TUJUAN LATIHAN: Tolong lanjutkan teks tentang definisi dan keutamaan dakwah ilallah di bawah ini, mulai setelah kalimat terakhir yang ditampilkan.

TEKS KAJIAN:
====================

Hikmah dalam Berdakwah

Hikmah dalam Berdakwah (Bag. 1): Definisi dan Keutamaan Dakwah Ilallah

Bismillah wal-hamdulillah wash-shalatu was-salamu ‘ala Rasulillah. Amma ba’du,

Definisi dakwah ilallah dan keutamaannya

Inti “dakwah ilallah” adalah mengajarkan Islam kepada manusia dan menerapkannya agar manusia mengetahui dan mencontohnya.

Definisi dakwah ilallah

Hanya saja, para ulama rahimahumullah memiliki anekaragam ungkapan dalam mendefinisikan secara rinci istilah “dakwah ilallah”.

Syaikhul Islam Ibnu Taimiyyah rahimahullah mendefinisikan dakwah ilallah dengan menjelaskan materi dakwah yang terpenting untuk disampaikan dalam berdakwah, kemudian ajakan untuk melaksanakan semua bentuk ketaatan dan ibadah kepada Allah semata secara bertingkat dari dasar sampai tingkatan sempurna, yaitu: Islam, iman, dan ihsan.

Syaikhul Islam Ibnu Taimiyyah rahimahullah menuturkan dalam Majmu’ Fatawa [1],

الدعوة إلى الله هي الدعوة إلى الإيمان به، وبما جاءت به رسله، بتصديقهم فيما أخبروا به، وطاعتهم فيما أمروا، وذلك يتضمن الدعوة إلى الشهادتين، وإقامة الصلاة، وإيتاء الزكاة، وصوم رمضان، وحج البيت، والدعوة إلى الإيمان بالله وملائكته وكتبه ورسله والإيمان بالقدر خيره وشره، والدعوة إلى أن يعبد العبد ربه كأنه يراه، فإن هذه الدرجات الثلاث التي هي: الإسلام والإيمان والإحسان، داخلة في الدين، كما في الحديث الصحيح:((هذا جبريل جاءكم يعلمكم دينكم))

====================

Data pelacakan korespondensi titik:
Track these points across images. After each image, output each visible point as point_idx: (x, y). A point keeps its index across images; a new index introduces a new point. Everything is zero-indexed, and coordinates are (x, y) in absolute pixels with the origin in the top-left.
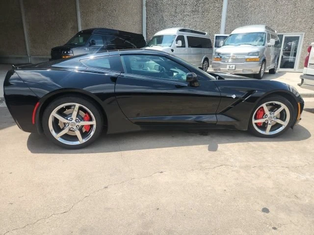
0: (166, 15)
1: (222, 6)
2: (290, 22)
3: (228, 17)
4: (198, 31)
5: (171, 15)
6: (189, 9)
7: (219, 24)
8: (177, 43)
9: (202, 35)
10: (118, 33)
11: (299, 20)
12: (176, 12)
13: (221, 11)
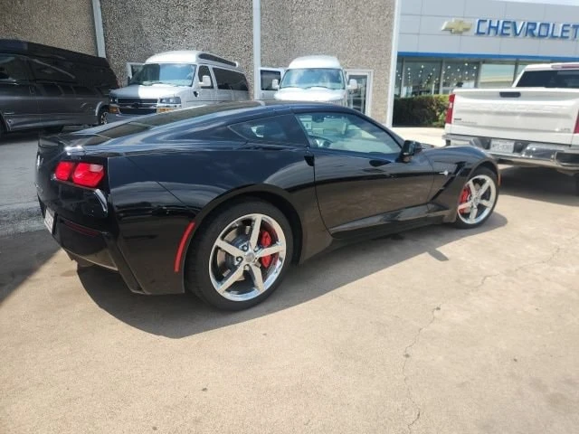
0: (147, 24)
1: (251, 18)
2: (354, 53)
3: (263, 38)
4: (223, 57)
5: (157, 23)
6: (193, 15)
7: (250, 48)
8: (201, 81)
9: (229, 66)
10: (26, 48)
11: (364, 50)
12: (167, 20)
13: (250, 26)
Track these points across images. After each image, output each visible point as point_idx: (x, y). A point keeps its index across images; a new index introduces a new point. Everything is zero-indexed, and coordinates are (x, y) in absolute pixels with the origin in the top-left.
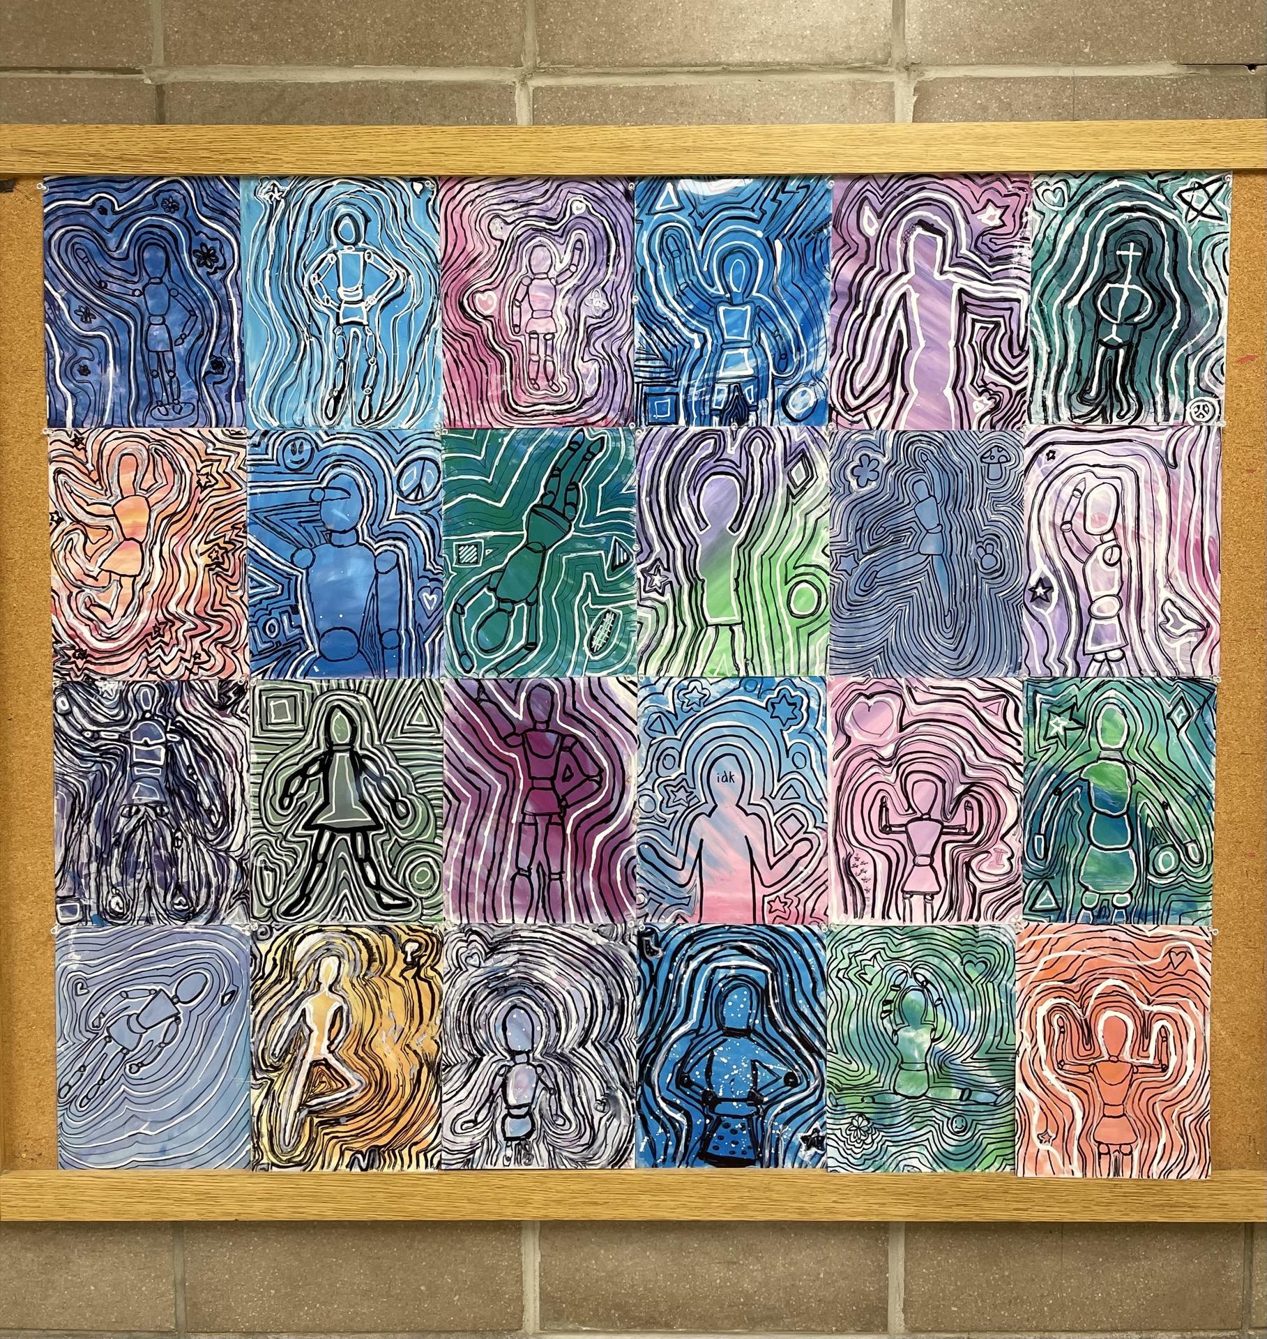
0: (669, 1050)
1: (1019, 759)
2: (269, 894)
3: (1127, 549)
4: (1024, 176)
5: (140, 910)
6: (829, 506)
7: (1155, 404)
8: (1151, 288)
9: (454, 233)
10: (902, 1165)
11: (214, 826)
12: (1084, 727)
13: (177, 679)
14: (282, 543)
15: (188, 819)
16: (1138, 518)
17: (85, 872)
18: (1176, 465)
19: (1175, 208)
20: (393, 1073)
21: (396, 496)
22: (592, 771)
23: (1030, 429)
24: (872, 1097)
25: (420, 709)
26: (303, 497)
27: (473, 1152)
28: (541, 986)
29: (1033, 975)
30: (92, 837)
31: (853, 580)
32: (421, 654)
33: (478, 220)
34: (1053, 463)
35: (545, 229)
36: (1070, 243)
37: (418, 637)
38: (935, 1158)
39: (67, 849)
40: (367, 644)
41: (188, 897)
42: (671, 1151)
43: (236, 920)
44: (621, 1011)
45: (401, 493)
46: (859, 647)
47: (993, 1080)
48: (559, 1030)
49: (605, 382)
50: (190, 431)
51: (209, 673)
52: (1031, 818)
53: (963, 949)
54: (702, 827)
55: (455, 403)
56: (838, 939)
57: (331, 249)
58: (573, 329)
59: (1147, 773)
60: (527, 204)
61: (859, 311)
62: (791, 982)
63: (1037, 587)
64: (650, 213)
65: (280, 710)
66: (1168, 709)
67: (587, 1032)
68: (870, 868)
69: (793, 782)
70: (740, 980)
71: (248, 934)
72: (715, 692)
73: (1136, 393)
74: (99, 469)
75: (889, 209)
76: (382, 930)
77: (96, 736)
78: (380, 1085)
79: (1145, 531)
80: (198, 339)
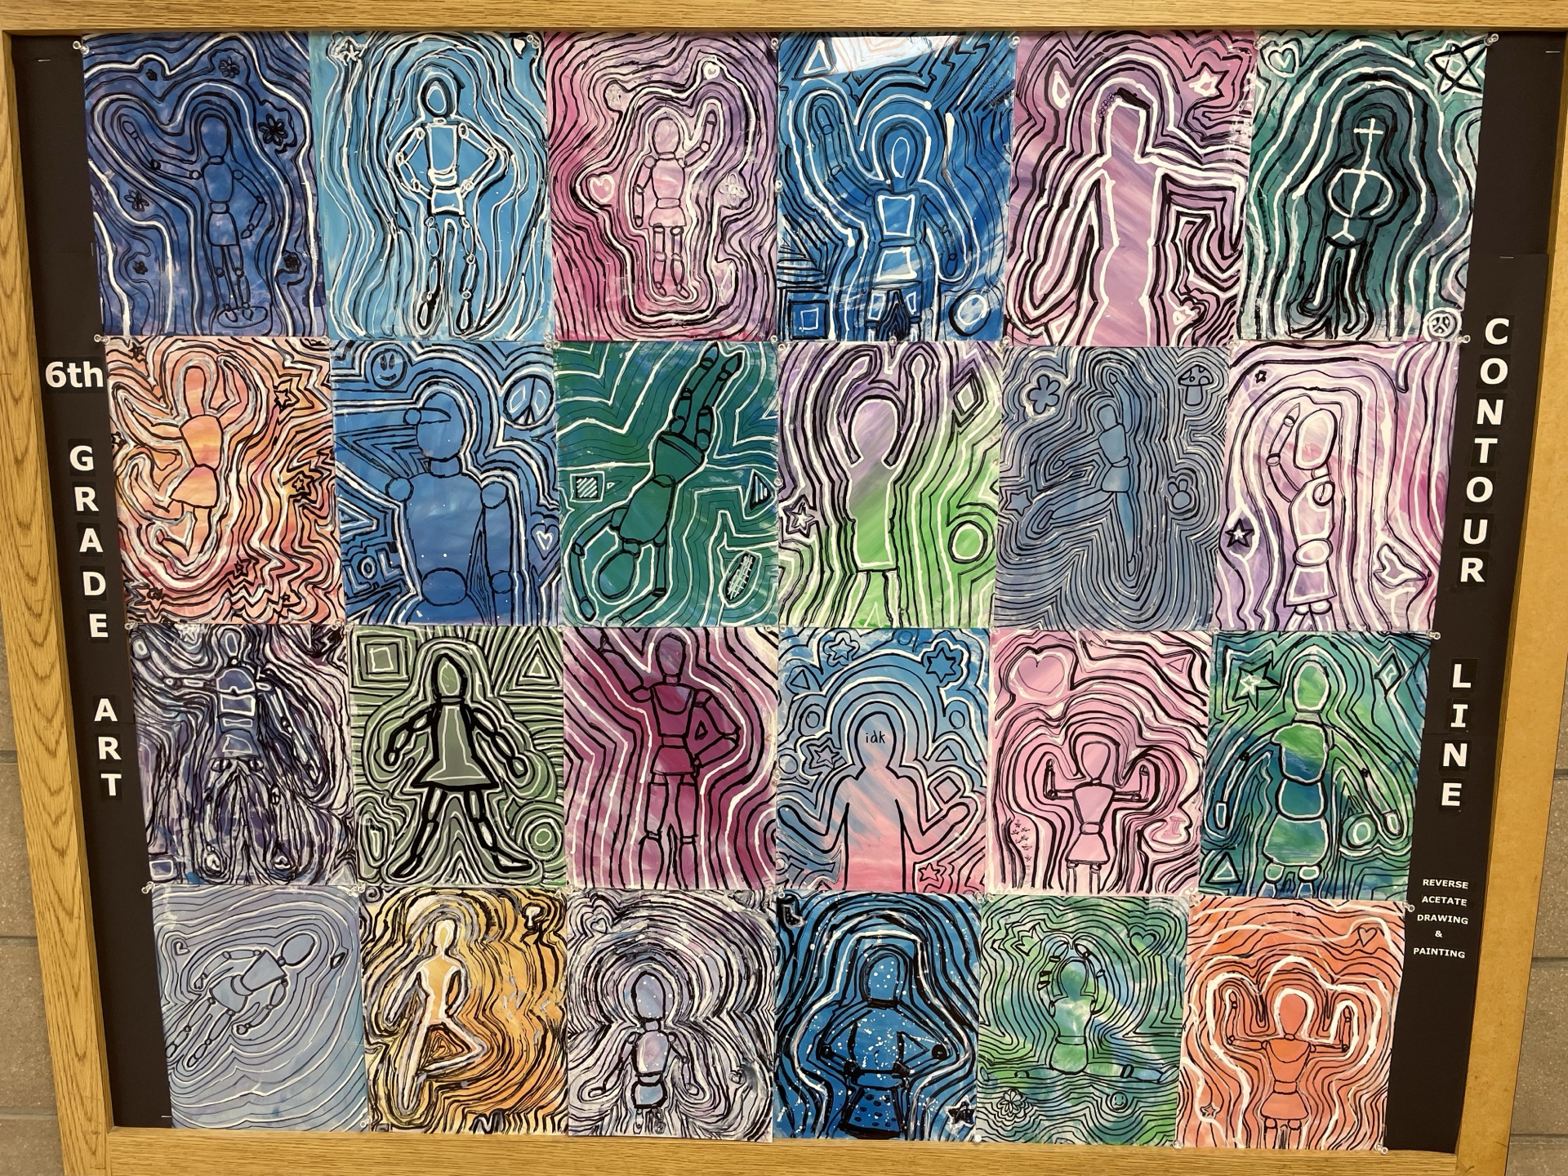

====================

JAWABAN AKHIR:
Dakwah ilallah (mengajak manusia kepada Allah) adalah mengajak manusia untuk beriman kepada Allah dan beriman kepada ajaran yang dibawa oleh para rasul-Nya, dengan membenarkan apa yang mereka kabarkan, serta menaati apa yang mereka perintahkan.

Dan dakwah ilallah ini mengandung: 1) Ajakan kepada (rukun Islam, yaitu) dua kalimat syahadat, menegakkan salat, menunaikan zakat, puasa Ramadan, serta menunaikan haji ke Baitullah. 2) Serta mengandung ajakan kepada (rukun iman, yaitu:) iman kepada Allah, malaikat-Nya, kitab-Nya, rasul-Nya, dan iman kepada takdir, baik perkara yang ditakdirkan itu baik maupun buruk. 3) Demikian pula ajakan (kepada rukun Ihsan, yaitu) agar seorang hamba beribadah kepada Rabbnya seolah-olah ia melihat-Nya.

Karena sesungguhnya tiga tingkatan ini, yaitu Islam, iman dan ihsan, semuanya termasuk dalam cakupan agama Islam ini. Sebagaimana dalam hadis sahih,

هذا جبريل جاءكم يعلمكم دينكم

Ini adalah malaikat Jibril yang datang kepada kalian untuk mengajarkan agama kalian.” (Majmu’ Fatawa Syaikhul Islam Ibnu Taimiyyah)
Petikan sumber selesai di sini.